SOURCE INFORMATION >>
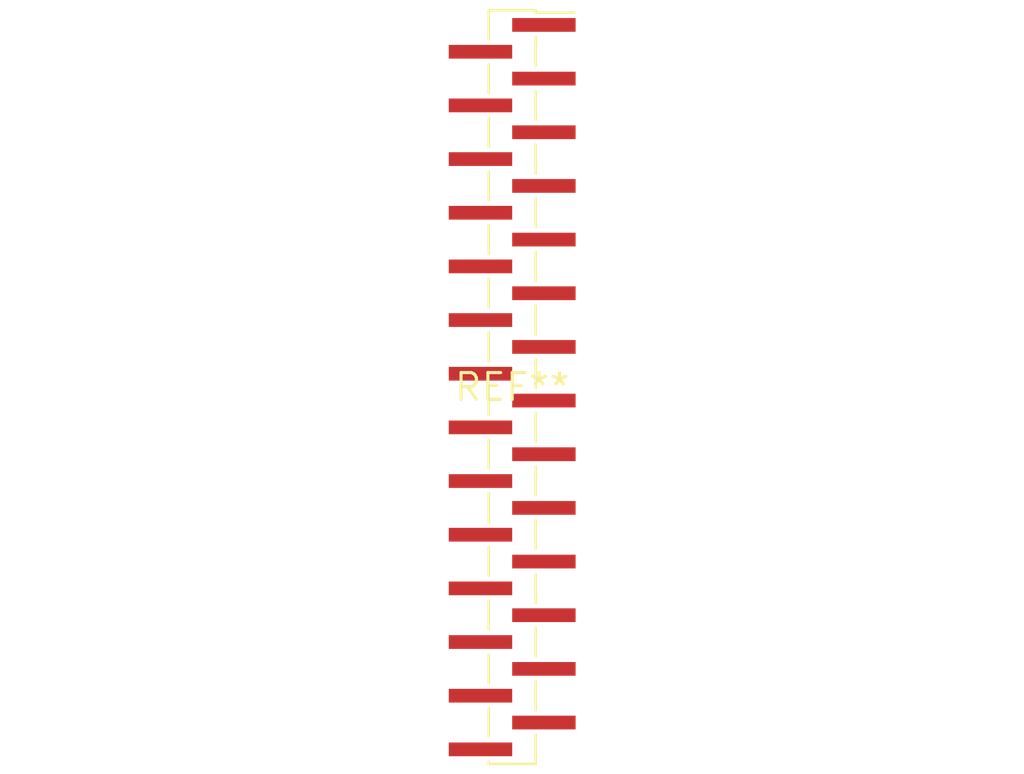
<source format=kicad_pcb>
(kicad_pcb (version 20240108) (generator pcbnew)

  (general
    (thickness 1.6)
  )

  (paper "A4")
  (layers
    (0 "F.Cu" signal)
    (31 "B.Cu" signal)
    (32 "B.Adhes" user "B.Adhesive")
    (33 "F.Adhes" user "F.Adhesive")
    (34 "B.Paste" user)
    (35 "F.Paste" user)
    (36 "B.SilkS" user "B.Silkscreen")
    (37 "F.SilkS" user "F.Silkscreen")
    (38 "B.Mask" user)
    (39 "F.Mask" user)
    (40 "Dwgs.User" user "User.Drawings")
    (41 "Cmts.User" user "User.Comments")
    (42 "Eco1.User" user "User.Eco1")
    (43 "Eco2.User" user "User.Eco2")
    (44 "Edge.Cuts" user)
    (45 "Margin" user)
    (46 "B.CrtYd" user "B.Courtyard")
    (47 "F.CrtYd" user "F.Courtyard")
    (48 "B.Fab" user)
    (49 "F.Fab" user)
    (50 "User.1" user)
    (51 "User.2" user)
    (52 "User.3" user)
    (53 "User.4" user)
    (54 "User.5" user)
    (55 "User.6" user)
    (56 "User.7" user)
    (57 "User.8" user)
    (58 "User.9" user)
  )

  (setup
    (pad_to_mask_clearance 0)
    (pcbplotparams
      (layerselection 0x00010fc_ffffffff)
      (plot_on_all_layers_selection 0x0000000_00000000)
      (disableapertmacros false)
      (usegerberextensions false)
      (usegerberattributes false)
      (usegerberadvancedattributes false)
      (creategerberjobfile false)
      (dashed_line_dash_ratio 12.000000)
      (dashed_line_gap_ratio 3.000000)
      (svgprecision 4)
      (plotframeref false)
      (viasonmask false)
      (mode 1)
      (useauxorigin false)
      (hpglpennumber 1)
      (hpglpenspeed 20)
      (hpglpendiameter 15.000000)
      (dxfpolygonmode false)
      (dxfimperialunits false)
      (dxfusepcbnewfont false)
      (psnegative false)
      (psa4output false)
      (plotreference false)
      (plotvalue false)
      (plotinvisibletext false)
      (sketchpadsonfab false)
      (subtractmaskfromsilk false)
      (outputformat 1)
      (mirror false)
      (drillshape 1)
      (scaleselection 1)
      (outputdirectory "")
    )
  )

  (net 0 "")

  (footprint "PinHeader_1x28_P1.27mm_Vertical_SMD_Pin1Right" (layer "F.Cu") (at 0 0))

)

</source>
...
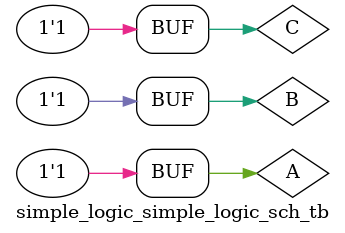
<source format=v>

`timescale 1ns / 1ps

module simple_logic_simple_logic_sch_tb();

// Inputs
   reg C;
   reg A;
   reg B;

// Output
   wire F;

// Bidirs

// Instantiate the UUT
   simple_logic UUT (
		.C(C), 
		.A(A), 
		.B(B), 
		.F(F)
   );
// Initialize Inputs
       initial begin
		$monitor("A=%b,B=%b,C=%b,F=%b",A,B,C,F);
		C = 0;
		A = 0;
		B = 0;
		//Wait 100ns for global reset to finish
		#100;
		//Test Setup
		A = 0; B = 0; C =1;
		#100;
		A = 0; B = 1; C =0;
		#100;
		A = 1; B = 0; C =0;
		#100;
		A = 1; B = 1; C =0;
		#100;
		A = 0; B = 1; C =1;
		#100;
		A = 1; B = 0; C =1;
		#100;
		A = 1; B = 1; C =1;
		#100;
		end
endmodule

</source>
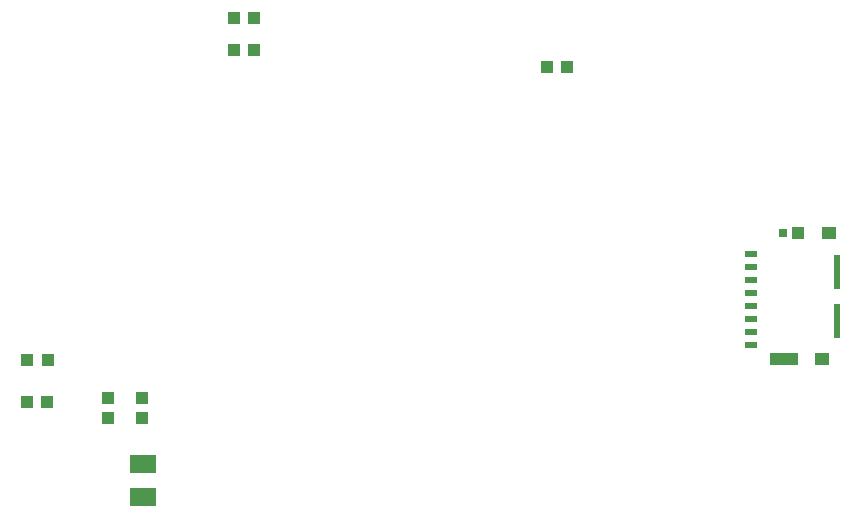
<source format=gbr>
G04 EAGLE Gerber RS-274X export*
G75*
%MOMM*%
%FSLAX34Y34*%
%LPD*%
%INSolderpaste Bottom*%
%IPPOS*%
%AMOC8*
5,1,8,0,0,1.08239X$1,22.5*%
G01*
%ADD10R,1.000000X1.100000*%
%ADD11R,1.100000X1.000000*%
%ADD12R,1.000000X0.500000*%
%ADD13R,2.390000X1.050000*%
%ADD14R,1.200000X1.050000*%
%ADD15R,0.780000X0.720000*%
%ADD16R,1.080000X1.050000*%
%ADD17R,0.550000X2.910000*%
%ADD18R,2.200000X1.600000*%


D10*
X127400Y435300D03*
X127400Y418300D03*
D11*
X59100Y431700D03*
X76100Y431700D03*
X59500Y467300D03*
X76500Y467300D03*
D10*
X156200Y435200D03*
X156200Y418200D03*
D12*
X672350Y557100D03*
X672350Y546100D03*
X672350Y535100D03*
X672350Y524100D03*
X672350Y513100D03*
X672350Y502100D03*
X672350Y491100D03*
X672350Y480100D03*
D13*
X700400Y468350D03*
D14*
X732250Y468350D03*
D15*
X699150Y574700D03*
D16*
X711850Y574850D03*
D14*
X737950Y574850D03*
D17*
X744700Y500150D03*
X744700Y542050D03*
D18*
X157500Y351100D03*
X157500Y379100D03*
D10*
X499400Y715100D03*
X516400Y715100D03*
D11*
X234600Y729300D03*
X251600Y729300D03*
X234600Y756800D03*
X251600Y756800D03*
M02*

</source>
---
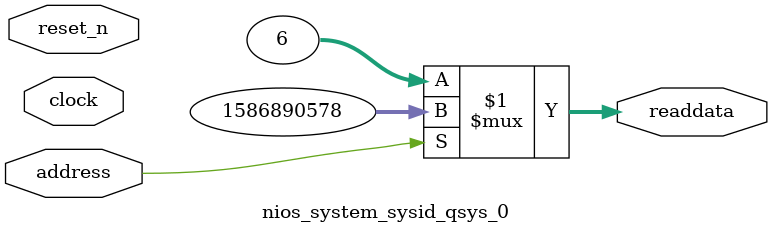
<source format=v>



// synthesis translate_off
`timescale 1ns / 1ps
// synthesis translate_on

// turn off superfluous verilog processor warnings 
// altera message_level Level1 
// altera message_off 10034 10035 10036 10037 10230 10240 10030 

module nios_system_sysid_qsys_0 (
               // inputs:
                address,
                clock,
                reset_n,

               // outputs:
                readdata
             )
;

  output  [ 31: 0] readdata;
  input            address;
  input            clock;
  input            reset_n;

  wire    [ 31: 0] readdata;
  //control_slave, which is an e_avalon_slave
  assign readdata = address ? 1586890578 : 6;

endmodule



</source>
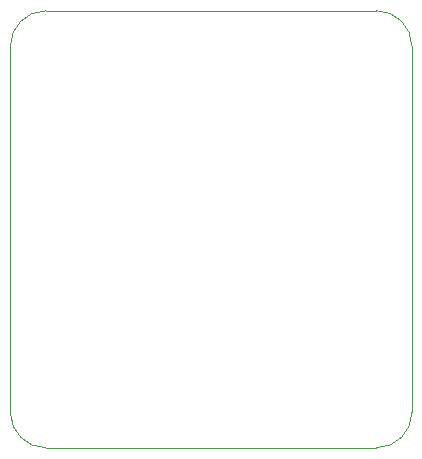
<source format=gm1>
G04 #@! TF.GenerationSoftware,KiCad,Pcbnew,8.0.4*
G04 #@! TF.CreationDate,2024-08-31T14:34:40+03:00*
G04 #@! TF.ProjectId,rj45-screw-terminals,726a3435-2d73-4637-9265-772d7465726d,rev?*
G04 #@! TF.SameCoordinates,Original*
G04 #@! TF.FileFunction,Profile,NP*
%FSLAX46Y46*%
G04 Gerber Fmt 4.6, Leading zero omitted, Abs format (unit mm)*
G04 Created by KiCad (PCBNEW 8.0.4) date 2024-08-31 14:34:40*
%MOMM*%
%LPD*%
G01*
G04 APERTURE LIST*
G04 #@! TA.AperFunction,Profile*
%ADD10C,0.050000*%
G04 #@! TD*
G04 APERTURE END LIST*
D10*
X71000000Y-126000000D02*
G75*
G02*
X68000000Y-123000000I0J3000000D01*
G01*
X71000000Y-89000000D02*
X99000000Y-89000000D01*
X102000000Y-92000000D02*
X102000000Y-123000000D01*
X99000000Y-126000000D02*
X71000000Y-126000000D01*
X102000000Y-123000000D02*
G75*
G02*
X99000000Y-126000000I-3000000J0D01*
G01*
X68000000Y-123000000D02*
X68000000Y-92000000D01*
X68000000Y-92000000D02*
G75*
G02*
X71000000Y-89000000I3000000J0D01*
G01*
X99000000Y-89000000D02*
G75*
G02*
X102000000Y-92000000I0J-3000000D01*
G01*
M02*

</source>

REQUIRED WORK >>
List every line above containing the word "Courtyard".

TASK RESPONSE >>
    (46 "B.CrtYd" user "B.Courtyard")
    (47 "F.CrtYd" user "F.Courtyard")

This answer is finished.